Team Violet Project – Our Prototype

I’ve just had my TMA03 marked, my third assignment in the H817 module, Openness and Innovation in eLearning and am thrilled with the mark so excuse me whilst I do a little celebration dance!

But more than just the mark, this has been my favourite block of the Masters in Online and Distance Education as it involved a group project.

In a team of four, we were tasked with creating a learning application or content, exploring local history using mobile and/or social technology.

Unfortunately, our fourth member was unable to take part due to a sudden family illness, so the three of us undertook the brief with six weeks to complete and document our process, and create a prototype of our idea.

Throughout the design process we created a team site to display our approaches, activities and our final prototype, Please do visit the website at

A screenshot of our Prototype

The main objective and educational aim of our project was to produce an activity-based app that allowed foreign students in the UK learn and improve English language skills in a practical way whilst learning about, and engaging with, local history via mobile and social media technology.

Our target audience was foreign students studying in the UK who may or may not be formally studying English.  During group discussion we agreed encouraging participants to undertake activities in this context would be beneficial for a number of reasons:

  • Encourage exploring the local environment with purpose and encourage engagement with others both at the historical site and online.
  • Expose participants to different and colloquial English language both spoken and written.
  • Offer activities suited to a wide range of language ability.
  • Create an application that was non-linear and endless to allow for follow up, continual usage, and growth.
  • Allow participants with different degrees of confidence in using a social platform to partake and expand their comfort zone.

I undertook the role of media manager and instructional designer, though as a team we were highly collaborative in all activities that were given us as part of the learning design process.

In terms of theoretical framework we used Connectivism and Constructionism, further details of which you can find on our team website.

On the completion of our storyboards and a meeting, I amalgamated the storyboards and our decisions to build on my initial Pidoco wireframe to create an interactive prototype. This was my first time using Pidoco and I really enjoyed it and will definitely use it again.

I then created a video walkthrough of the prototype which you can view here (closed captioning available):

Team Violet Prototype Walkthrough

And you can try the prototype out yourself:

Personally, the project helped me understand the importance of creating personas as part of learning design. Whilst at the time of the persona activity we decried it as a team as ‘overkill’, at the storyboarding and prototype design stage we came back to the personas frequently. They focused my mind on how the design would be viewed and experienced from the participants viewpoint which would be inherently different to my personal experience (Malamed, 2009).

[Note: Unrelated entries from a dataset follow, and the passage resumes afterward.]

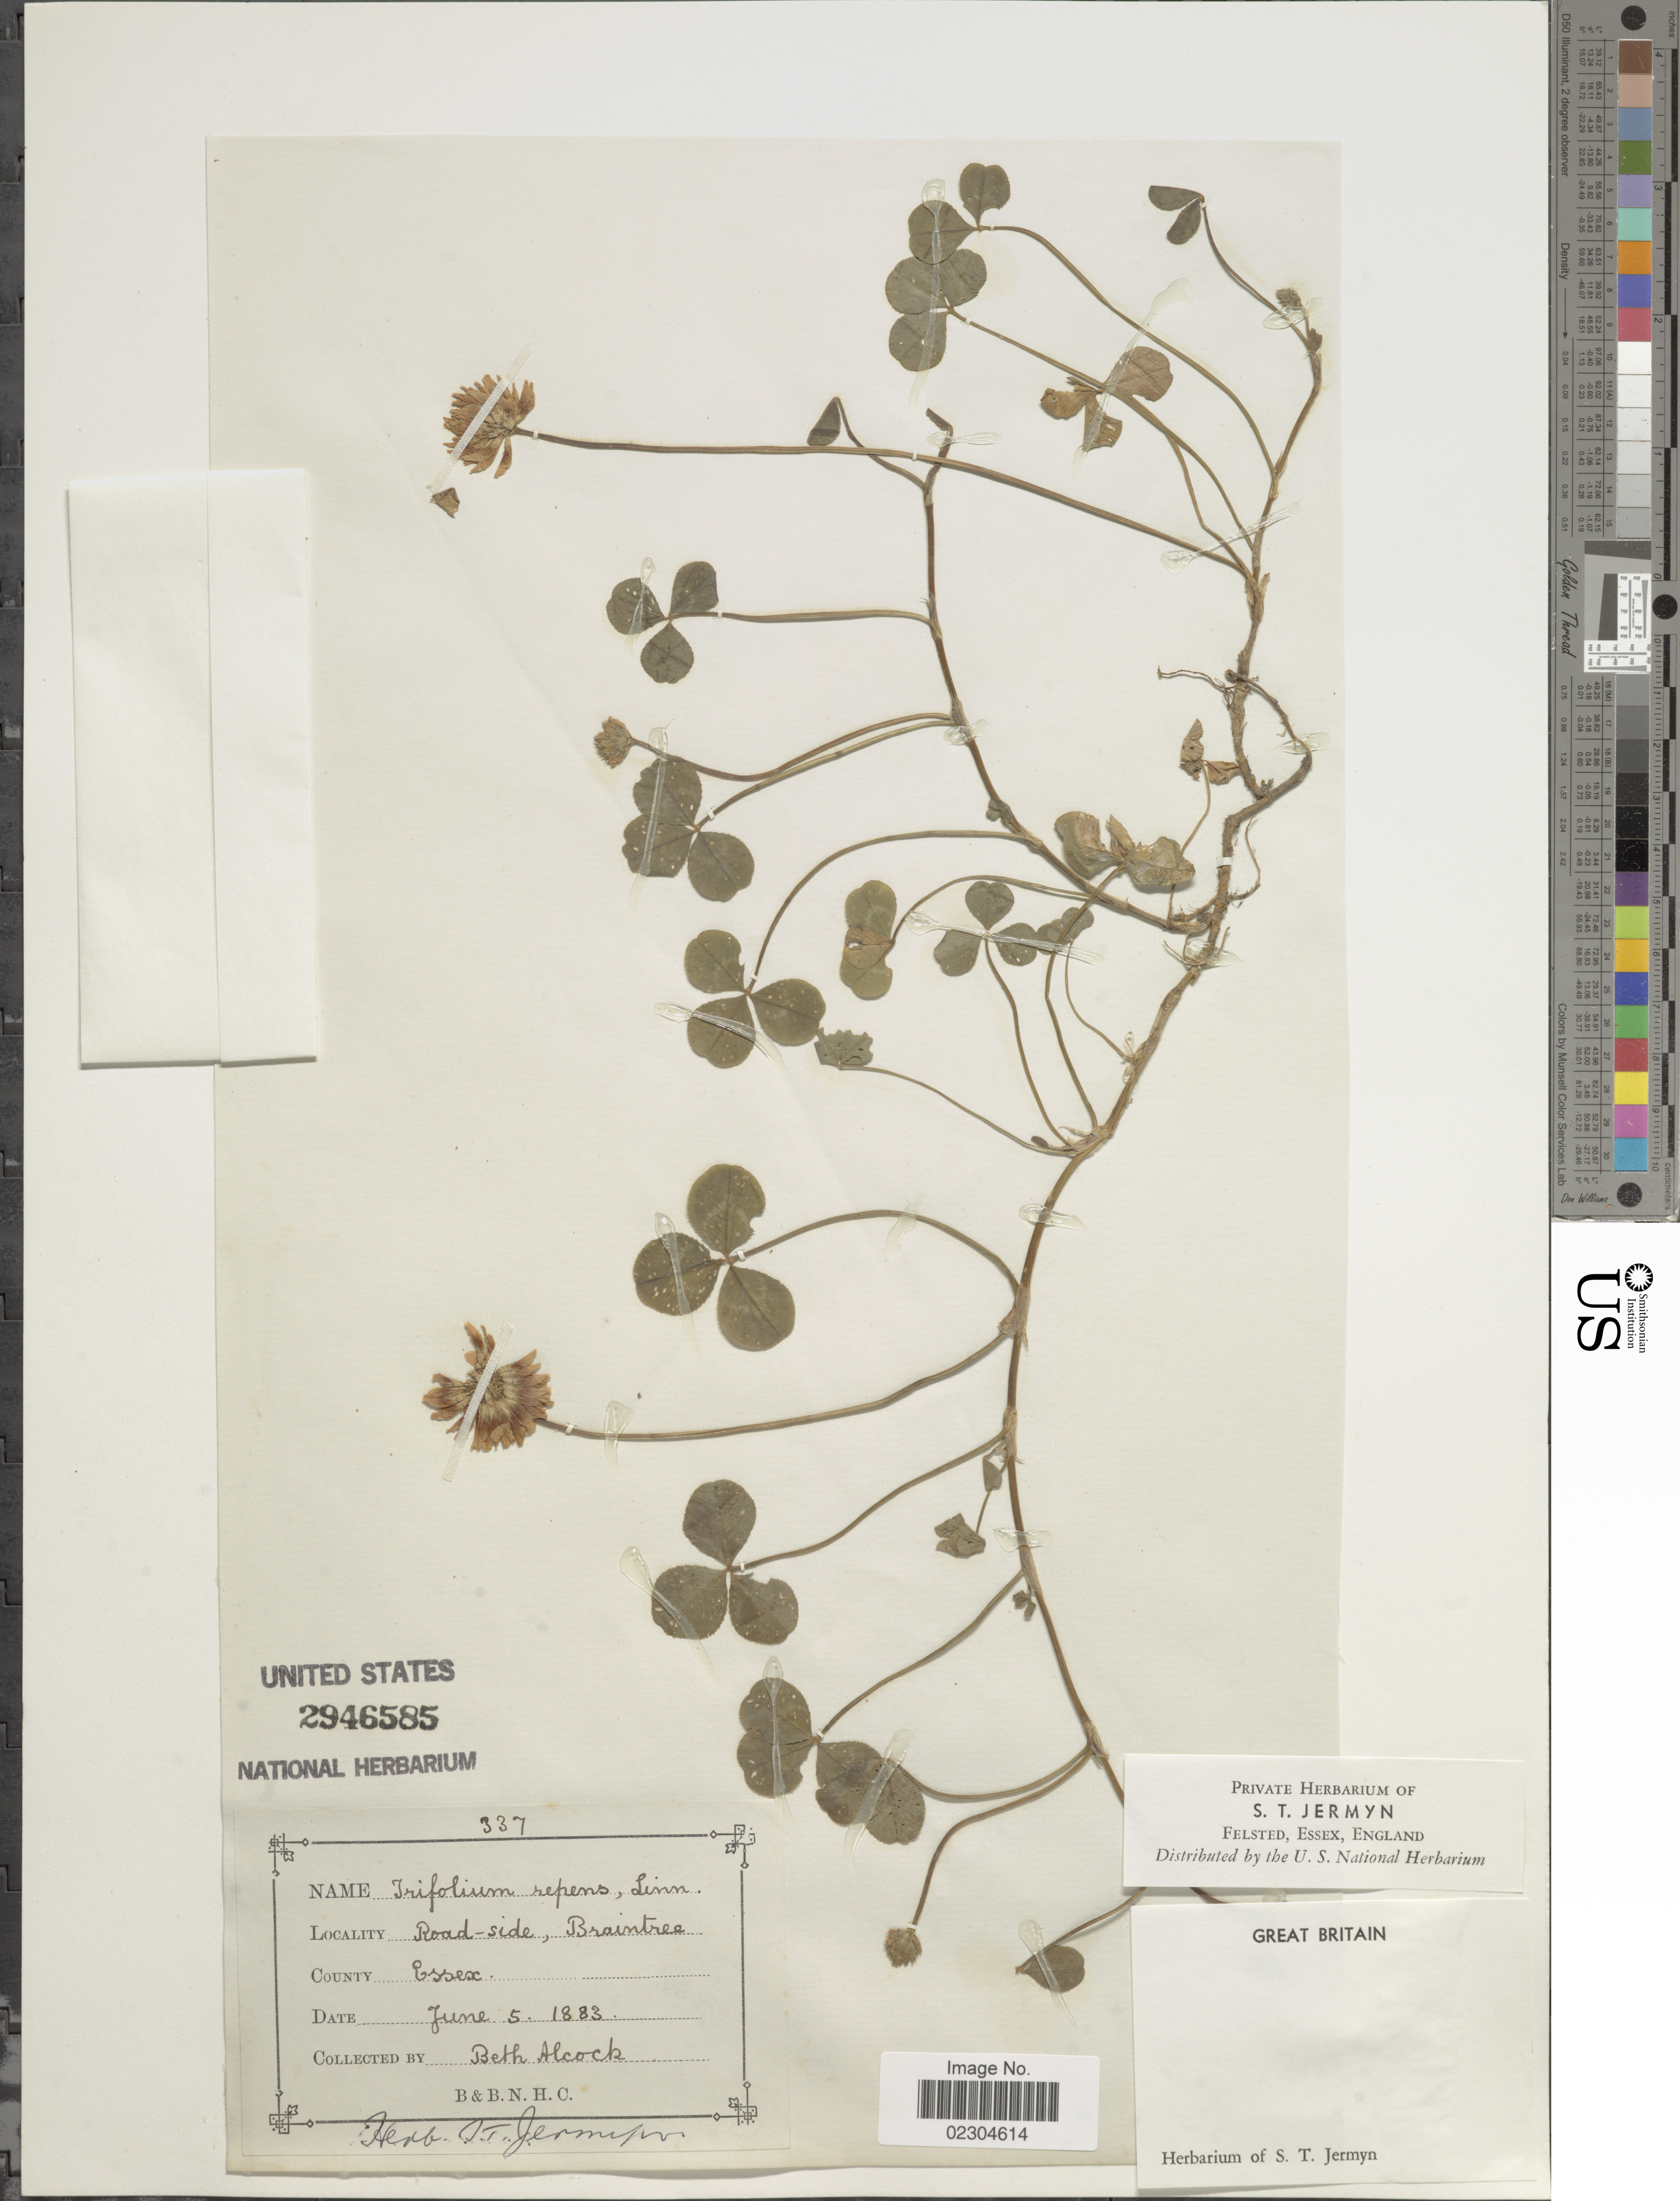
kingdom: Plantae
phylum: Tracheophyta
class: Magnoliopsida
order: Fabales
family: Fabaceae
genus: Trifolium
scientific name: Trifolium repens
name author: L.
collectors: B. Alcock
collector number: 337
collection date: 1883-06-05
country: United Kingdom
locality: Great Britain, Road-side, Braintree, County Essex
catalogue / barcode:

Having never used Pidoco before, using it was both a practical learning but also a further insight into the importance of storyboarding and wireframing, rather than jumping into final product creation. I have experienced being asked for rapid prototyping or immediate creation in the corporate training field and understand from communications within the instructional design community this is very often the case. In my opinion, this risks undermining the final product and hoped for objectives.

In reviewing the prototype as a team, we evaluated that it presented a strong skeleton for a final app and if pursuing further would spend time on the provision and context of in-app resources for participants, ensuring the technology was adaptive, the language contextualised, and explanatory feedback was being achieved which echoes the finding of Heil et al (2016) during their study of mobile language learning applications.

I really enjoyed working with my teammates and am very proud of what we achieved, especially in the time frame.

I hope you find the prototype and project interesting and welcome any feedback.


Heil, C., Wu, J., Lee, J. and Schmidt, T. (2016). A Review of Mobile Language Learning Applications: Trends, Challenges, and Opportunities. The EuroCALL Review, 24(2), p.32.

Malamed, C. (2009). Learner Personas for Instructional Design. [online] The eLearning Coach.